N° 174
Février 2022
Chris Montgomery. Unsplash
swisspeace Myriam Ahmed Myriam.Ahmed@swisspeace.ch Program Officer (Médiation)

Bien que l’on ne puisse jeter des chaises lors d’un dialogue en ligne, les discussions peuvent dégénérer assez rapidement et les options pour désamorcer les tensions sont plutôt limitées. Dans cet article, je propose une réflexion sur la manière dont les émotions se manifestent dans les dialogues en ligne consacrés à des contextes conflictuels.

En introduisant de nouvelles dynamiques dans les relations interpersonnelles, l’utilisation d’outils numériques pour la médiation et le dialogue pour la paix, qui a connu une hausse significative pendant COVID-19, a eu un impact sur la façon dont les processus sont façonnés et mis en œuvre. Un des domaines particulièrement impacté par cette évolution est la dimension émotionnelle des parties prenantes dans de tels contextes, surtout lorsque l’on considère la nature impersonnelle des conversations numériques.

Si le numérique a contribué à renforcer l’inclusion dans certains processus de dialogue, il a aussi contraint les participant·e·s à parler à travers un écran – qui souvent ne montre aucun visage, compte tenu des problème de connectivité prévalant dans les pays désavantagés par une infrastructure défaillante. L’absence de langage corporel visible limite non seulement l’instauration d’un climat de confiance, mais aussi la possibilité de se faire une idée des participants assis de l’autre côté de la “table numérique”, ce qui a pour effet de réduire au minimum la communication d’informations sur le déroulement de la conversation en temps réel et peut entraîner des émotions telles que la frustration, la déconnexion ou l’angoisse. Cela s’accompagne de l’incapacité de percevoir le climat de la discussion et des sentiments qui l’animent. En l’absence de ces éléments et de la possibilité d’avoir des discussions en aparté, l’établissement et le maintien des relations reste assez difficile. De plus, les dialogues en ligne sont généralement assez chorégraphiés, ce qui réduit les chances de confrontations spontanées où s’expriment des émotions saines et qui permettent d’atteindre un point d’inflexion nécessaire pour passer du débat à la mention des intérêts communs. Il est intéressant de noter que la fonction de chat (public) a souvent été utilisée lors de conversations parallèles.
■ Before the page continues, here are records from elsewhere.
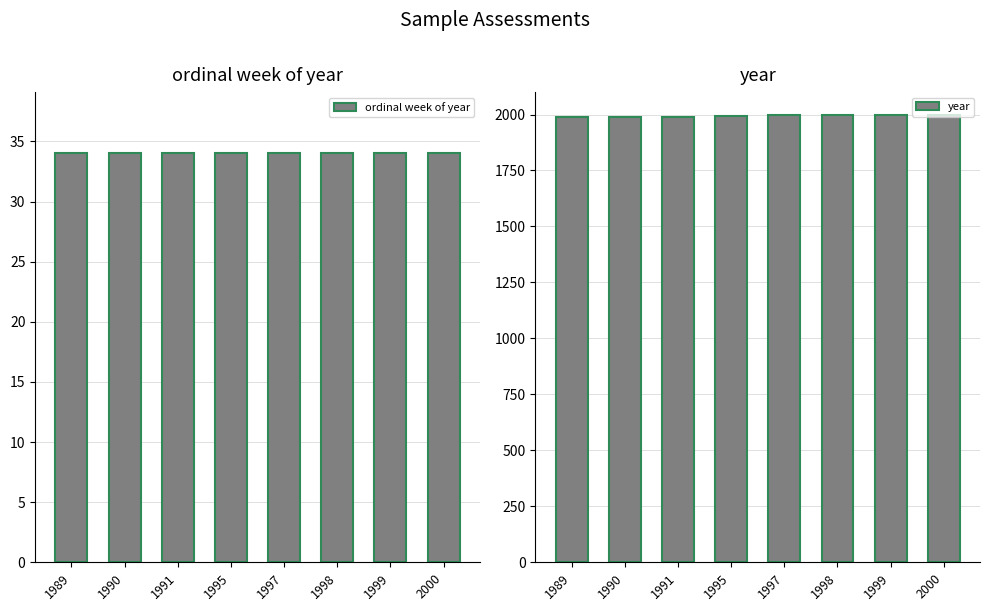

Which series has the largest total across all categories?

year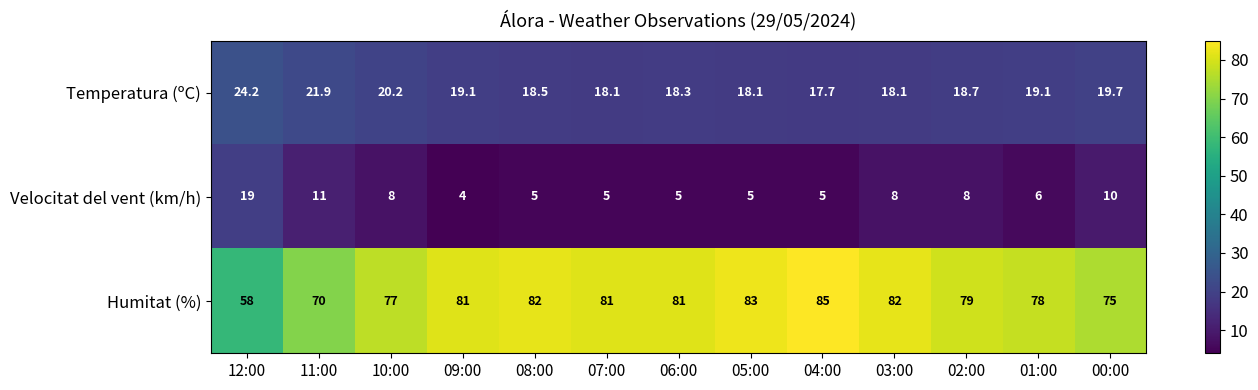

Which series has the widest spread of values?

Humitat (%)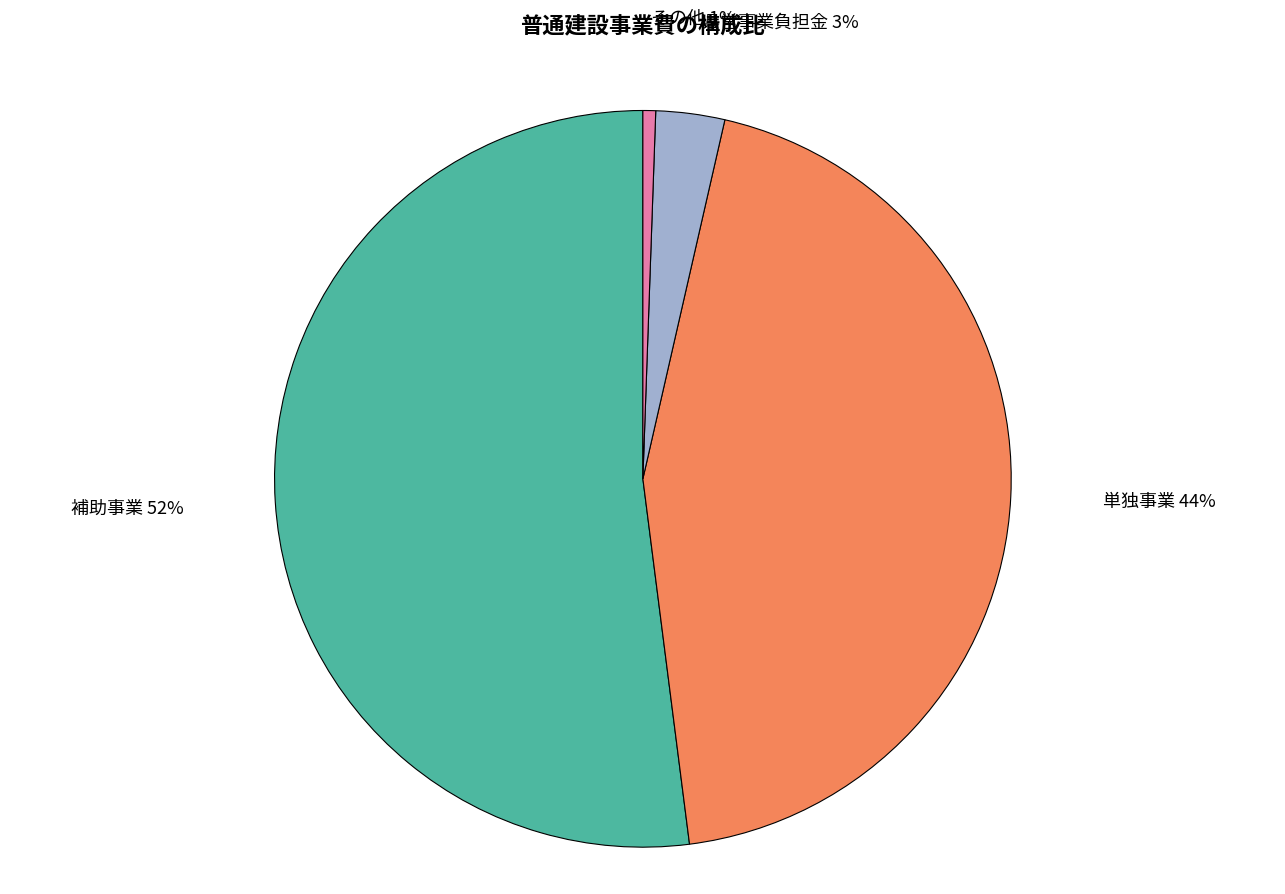

How many segments does this pie chart have?

4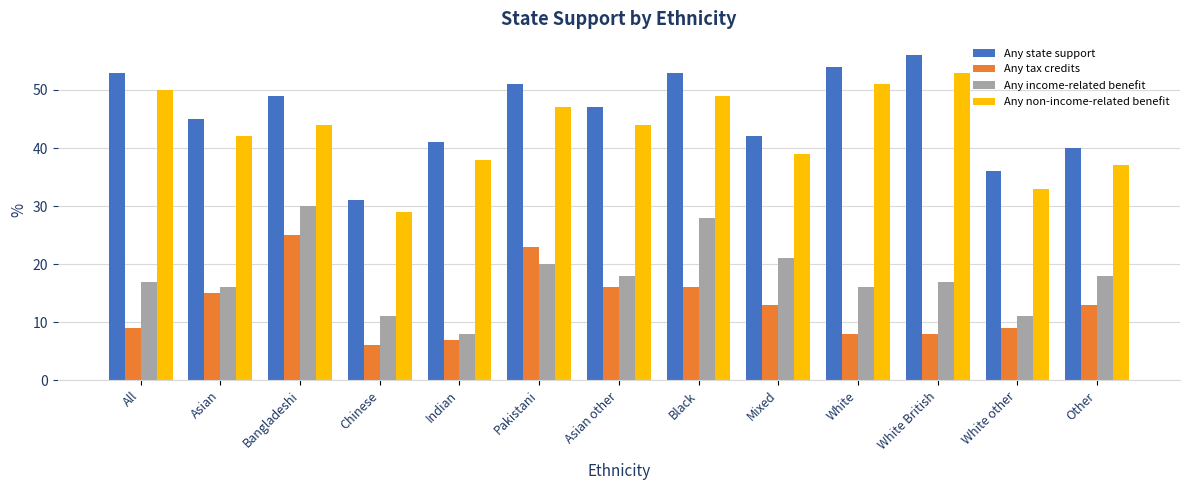

Reading left to right, what are all the values shown in this chart?

Any state support: 53	45	49	31	41	51	47	53	42	54	56	36	40
Any tax credits: 9	15	25	6	7	23	16	16	13	8	8	9	13
Any income-related benefit: 17	16	30	11	8	20	18	28	21	16	17	11	18
Any non-income-related benefit: 50	42	44	29	38	47	44	49	39	51	53	33	37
Ces dernières permettant de partager des émotions telles que l’appréciation, le (dés)accord avec des déclarations faites ou l’empathie envers des expériences partagées et donnent aux participant·e·s le moyen de faire des commentaires en plaisantant, ce qui désamorce parfois les tensions croissantes.

Dans les environnements virtuels, de nouvelles dynamiques ont émergé de l’inclusion de groupes traditionnellement plus marginalisés, non seulement en nombre mais aussi dans la substance de leur engagement : par exemple, les jeunes, qui sont généralement plus compétent·e·s en matière de technologies numériques que leurs pairs plus âgés ou les femmes, satisfaites de pouvoir participer activement et d’exprimer leurs idées lors de réunions en présence de fonctionnaires de haut niveau (puisque les réunions en ligne leur évitaient de devoir trouver le temps de se rendre sur les lieux de réunion). Par ailleurs, les participant·e·s ont fait part de leur lassitude face aux heures prolongées d’appels “Zoom”, exacerbées par les problèmes de connectivité, ce qui leur a donné le sentiment d’être déconnecté·e·s du processus. Cela a un impact direct sur l’ouverture des participant·e·s aux discussions, à leur capacité à écouter les autres et à trouver un terrain d’entente.

La numérisation croissante a eu un impact sur la modération, le style d’engagement et la dynamique des espaces de dialogue, y compris la dynamique émotionnelle entre les participant·e·s. Du fait que les interactions en personne y soient limitées, l’intelligence émotionnelle des participant·e·s est affectée, et les possibilités de construire des relations interpersonnelles déclinent. Ceci étant dit, les act·eurs·rices de la paix devraient exploiter le potentiel des outils numériques pour favoriser les émotions positives dans le processus de dialogue, par exemple en exposant les participant·e·s à de nouve·aux·elles interlocut·eurs·rices et, par extension, à de nouvelles expériences et perspectives.